====== DATA IN THIS EXERCISE ======
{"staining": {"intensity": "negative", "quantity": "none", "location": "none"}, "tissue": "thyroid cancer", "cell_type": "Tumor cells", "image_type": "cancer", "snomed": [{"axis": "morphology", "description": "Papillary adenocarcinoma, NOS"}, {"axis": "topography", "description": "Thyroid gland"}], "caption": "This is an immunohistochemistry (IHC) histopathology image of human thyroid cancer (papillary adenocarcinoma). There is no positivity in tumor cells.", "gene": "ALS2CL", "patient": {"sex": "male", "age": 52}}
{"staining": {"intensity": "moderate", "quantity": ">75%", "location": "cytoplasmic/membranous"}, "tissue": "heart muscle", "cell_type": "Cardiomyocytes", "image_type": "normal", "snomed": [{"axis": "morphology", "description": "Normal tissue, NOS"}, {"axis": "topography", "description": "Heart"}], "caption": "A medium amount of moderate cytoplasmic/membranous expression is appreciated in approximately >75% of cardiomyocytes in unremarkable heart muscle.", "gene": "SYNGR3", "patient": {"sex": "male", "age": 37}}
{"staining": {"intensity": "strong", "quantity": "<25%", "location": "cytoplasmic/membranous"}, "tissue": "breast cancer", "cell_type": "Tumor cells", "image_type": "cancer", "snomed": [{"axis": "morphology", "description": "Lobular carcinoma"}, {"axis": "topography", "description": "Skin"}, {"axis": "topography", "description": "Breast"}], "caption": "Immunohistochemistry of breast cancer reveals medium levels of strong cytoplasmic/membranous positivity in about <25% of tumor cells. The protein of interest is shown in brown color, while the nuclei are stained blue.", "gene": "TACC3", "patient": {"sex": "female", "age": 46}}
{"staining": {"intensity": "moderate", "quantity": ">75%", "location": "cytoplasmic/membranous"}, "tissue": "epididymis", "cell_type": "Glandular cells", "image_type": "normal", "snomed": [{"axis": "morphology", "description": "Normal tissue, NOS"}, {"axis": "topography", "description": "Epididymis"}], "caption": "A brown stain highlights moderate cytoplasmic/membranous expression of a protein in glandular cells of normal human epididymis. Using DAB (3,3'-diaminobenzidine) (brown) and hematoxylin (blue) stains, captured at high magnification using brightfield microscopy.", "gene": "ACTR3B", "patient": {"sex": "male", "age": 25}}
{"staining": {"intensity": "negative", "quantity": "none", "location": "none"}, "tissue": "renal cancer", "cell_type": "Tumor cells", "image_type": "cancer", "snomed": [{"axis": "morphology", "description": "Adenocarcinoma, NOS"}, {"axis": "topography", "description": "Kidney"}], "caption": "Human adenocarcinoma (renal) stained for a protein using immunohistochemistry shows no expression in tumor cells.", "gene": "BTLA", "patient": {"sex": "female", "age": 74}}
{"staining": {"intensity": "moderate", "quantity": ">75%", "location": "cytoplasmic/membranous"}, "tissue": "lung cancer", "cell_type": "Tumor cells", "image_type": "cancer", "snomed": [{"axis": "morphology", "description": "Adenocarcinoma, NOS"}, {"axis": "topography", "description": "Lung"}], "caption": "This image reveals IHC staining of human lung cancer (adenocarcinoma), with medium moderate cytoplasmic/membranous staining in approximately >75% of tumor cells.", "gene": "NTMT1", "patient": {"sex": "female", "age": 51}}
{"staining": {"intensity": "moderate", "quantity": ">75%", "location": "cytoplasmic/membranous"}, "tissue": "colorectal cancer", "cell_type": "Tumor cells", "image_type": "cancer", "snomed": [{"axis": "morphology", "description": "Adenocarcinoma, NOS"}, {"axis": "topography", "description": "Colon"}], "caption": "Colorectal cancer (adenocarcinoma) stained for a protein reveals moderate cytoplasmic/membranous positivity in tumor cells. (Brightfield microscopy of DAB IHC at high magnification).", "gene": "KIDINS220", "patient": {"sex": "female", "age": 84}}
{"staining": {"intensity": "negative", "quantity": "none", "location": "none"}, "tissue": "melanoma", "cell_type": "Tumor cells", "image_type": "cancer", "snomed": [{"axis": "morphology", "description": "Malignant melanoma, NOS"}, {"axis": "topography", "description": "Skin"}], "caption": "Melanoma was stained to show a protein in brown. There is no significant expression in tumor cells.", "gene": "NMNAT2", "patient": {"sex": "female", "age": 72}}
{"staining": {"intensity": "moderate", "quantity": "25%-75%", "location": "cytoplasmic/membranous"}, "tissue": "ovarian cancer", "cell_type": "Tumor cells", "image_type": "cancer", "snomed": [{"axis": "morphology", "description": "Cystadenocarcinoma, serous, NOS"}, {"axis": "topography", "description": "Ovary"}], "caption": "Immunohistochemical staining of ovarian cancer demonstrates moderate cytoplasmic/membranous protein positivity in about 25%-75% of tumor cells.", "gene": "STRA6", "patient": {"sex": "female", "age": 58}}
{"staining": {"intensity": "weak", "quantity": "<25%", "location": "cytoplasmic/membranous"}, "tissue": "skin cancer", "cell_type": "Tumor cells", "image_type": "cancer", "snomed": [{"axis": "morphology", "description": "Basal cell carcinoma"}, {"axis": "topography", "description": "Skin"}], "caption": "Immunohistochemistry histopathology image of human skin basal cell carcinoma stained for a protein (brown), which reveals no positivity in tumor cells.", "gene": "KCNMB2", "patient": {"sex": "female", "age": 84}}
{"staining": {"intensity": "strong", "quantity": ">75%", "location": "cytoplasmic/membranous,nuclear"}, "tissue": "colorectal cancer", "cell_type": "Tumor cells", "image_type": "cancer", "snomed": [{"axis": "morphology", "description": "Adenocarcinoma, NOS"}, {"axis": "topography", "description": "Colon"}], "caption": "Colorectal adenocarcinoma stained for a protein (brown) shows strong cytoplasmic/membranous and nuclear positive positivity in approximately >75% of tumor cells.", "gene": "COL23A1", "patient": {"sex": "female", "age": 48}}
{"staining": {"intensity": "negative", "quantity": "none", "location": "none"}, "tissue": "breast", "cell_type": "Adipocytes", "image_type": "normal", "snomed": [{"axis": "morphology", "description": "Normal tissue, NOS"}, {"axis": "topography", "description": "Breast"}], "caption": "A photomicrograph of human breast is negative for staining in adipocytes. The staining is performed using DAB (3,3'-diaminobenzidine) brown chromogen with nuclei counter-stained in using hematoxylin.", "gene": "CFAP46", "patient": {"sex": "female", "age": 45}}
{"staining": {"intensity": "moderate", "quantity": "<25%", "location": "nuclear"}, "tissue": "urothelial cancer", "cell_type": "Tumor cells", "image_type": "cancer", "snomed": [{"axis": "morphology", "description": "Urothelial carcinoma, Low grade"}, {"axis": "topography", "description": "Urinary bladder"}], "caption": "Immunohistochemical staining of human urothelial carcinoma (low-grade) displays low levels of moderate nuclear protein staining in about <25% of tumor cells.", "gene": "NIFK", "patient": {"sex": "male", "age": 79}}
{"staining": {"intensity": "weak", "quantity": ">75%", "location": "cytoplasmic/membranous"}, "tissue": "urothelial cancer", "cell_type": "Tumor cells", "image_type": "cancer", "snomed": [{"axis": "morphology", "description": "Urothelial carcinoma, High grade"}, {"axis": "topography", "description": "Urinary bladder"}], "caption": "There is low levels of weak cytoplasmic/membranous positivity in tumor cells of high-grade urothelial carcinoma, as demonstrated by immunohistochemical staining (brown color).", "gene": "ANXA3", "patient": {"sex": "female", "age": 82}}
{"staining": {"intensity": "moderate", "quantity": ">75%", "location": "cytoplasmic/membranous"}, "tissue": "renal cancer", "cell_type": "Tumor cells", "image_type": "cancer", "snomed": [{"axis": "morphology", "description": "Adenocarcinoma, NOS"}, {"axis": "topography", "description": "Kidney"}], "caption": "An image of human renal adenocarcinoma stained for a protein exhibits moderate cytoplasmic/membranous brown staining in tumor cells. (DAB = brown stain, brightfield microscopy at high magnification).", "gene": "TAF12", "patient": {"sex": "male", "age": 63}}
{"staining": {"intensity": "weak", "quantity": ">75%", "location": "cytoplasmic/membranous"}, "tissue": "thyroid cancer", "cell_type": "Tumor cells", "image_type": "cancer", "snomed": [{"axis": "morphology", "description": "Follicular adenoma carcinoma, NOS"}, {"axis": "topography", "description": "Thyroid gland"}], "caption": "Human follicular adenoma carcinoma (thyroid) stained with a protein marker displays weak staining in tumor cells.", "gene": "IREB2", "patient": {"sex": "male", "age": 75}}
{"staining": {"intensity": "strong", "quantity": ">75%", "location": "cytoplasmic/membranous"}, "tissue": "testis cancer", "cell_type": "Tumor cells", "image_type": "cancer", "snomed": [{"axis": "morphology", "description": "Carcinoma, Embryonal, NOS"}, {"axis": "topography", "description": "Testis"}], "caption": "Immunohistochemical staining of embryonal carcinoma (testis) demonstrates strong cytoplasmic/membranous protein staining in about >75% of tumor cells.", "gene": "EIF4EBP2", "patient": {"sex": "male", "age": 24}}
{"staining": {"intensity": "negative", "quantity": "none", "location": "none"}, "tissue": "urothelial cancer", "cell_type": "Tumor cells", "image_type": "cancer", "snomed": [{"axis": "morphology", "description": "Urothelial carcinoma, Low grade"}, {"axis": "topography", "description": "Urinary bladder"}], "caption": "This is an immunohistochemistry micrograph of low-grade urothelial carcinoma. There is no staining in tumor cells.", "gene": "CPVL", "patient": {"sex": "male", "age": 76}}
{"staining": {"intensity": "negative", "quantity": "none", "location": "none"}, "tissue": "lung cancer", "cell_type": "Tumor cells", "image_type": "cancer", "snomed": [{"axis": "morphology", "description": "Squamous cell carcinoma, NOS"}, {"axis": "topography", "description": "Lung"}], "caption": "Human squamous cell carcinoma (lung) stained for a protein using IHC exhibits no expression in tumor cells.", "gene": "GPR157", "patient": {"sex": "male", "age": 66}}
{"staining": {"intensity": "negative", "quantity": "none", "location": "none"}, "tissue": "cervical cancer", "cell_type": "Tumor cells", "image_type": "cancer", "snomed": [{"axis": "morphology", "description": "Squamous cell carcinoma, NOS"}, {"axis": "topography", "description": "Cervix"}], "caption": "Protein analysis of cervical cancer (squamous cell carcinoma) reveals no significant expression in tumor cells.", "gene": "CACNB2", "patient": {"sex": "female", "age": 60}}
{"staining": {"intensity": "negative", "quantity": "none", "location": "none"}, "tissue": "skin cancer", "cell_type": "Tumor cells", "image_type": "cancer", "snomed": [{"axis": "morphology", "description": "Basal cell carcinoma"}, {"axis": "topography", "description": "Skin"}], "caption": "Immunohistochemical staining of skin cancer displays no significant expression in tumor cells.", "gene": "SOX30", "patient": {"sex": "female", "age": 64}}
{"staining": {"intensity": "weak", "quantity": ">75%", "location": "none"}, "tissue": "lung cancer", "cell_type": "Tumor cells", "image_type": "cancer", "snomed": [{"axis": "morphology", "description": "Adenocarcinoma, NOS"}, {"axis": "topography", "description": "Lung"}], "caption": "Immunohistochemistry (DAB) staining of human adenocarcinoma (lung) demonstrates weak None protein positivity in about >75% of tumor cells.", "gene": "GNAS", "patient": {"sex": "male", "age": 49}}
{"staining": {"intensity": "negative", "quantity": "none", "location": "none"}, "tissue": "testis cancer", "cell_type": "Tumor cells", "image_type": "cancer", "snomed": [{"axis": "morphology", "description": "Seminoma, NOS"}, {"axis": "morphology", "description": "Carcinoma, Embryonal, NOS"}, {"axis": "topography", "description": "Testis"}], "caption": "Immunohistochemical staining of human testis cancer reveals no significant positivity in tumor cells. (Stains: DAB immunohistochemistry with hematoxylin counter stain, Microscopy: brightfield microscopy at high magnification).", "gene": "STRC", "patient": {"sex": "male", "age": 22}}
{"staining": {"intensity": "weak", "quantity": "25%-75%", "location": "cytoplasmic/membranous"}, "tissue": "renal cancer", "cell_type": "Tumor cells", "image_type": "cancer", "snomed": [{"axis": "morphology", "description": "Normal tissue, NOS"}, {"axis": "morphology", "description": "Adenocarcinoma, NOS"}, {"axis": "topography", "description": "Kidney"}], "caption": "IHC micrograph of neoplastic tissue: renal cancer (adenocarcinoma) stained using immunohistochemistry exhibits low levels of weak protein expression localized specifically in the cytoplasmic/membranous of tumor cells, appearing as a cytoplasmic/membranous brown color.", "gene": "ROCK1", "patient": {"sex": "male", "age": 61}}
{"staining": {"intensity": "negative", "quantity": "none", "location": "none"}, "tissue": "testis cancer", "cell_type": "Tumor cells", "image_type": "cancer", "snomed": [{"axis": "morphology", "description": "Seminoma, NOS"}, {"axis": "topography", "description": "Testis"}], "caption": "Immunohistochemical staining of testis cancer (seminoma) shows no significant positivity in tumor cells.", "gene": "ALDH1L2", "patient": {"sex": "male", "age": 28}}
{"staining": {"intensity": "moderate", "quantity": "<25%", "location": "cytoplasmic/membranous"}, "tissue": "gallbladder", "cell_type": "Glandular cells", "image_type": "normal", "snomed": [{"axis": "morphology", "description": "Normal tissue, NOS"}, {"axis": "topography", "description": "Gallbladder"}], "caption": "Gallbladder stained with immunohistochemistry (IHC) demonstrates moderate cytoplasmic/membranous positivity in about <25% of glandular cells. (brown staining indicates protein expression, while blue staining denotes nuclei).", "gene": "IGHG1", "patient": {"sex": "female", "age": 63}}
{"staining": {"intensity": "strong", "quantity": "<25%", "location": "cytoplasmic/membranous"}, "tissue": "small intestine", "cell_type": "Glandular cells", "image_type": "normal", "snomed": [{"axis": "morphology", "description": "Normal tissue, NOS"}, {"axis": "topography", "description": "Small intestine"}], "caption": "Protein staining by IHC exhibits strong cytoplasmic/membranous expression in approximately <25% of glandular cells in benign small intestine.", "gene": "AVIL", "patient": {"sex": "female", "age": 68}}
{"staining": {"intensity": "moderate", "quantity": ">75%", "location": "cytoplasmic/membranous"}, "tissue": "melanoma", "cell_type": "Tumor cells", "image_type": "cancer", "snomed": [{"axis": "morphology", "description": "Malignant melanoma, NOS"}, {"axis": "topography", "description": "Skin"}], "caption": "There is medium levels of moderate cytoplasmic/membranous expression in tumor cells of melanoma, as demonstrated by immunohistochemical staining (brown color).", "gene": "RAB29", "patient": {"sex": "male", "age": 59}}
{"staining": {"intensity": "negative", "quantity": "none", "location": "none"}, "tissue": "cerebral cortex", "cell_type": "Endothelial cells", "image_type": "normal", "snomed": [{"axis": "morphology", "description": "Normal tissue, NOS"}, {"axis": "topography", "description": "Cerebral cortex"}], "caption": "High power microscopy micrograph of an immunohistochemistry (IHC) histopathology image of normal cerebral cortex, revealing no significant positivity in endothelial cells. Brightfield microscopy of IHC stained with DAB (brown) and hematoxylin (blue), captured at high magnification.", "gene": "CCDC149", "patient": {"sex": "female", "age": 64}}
======
Could you retype exactly the lines from the first one of the records through the line containing "of breast cancer", both included, and nothing more?

{"staining": {"intensity": "negative", "quantity": "none", "location": "none"}, "tissue": "thyroid cancer", "cell_type": "Tumor cells", "image_type": "cancer", "snomed": [{"axis": "morphology", "description": "Papillary adenocarcinoma, NOS"}, {"axis": "topography", "description": "Thyroid gland"}], "caption": "This is an immunohistochemistry (IHC) histopathology image of human thyroid cancer (papillary adenocarcinoma). There is no positivity in tumor cells.", "gene": "ALS2CL", "patient": {"sex": "male", "age": 52}}
{"staining": {"intensity": "moderate", "quantity": ">75%", "location": "cytoplasmic/membranous"}, "tissue": "heart muscle", "cell_type": "Cardiomyocytes", "image_type": "normal", "snomed": [{"axis": "morphology", "description": "Normal tissue, NOS"}, {"axis": "topography", "description": "Heart"}], "caption": "A medium amount of moderate cytoplasmic/membranous expression is appreciated in approximately >75% of cardiomyocytes in unremarkable heart muscle.", "gene": "SYNGR3", "patient": {"sex": "male", "age": 37}}
{"staining": {"intensity": "strong", "quantity": "<25%", "location": "cytoplasmic/membranous"}, "tissue": "breast cancer", "cell_type": "Tumor cells", "image_type": "cancer", "snomed": [{"axis": "morphology", "description": "Lobular carcinoma"}, {"axis": "topography", "description": "Skin"}, {"axis": "topography", "description": "Breast"}], "caption": "Immunohistochemistry of breast cancer reveals medium levels of strong cytoplasmic/membranous positivity in about <25% of tumor cells. The protein of interest is shown in brown color, while the nuclei are stained blue.", "gene": "TACC3", "patient": {"sex": "female", "age": 46}}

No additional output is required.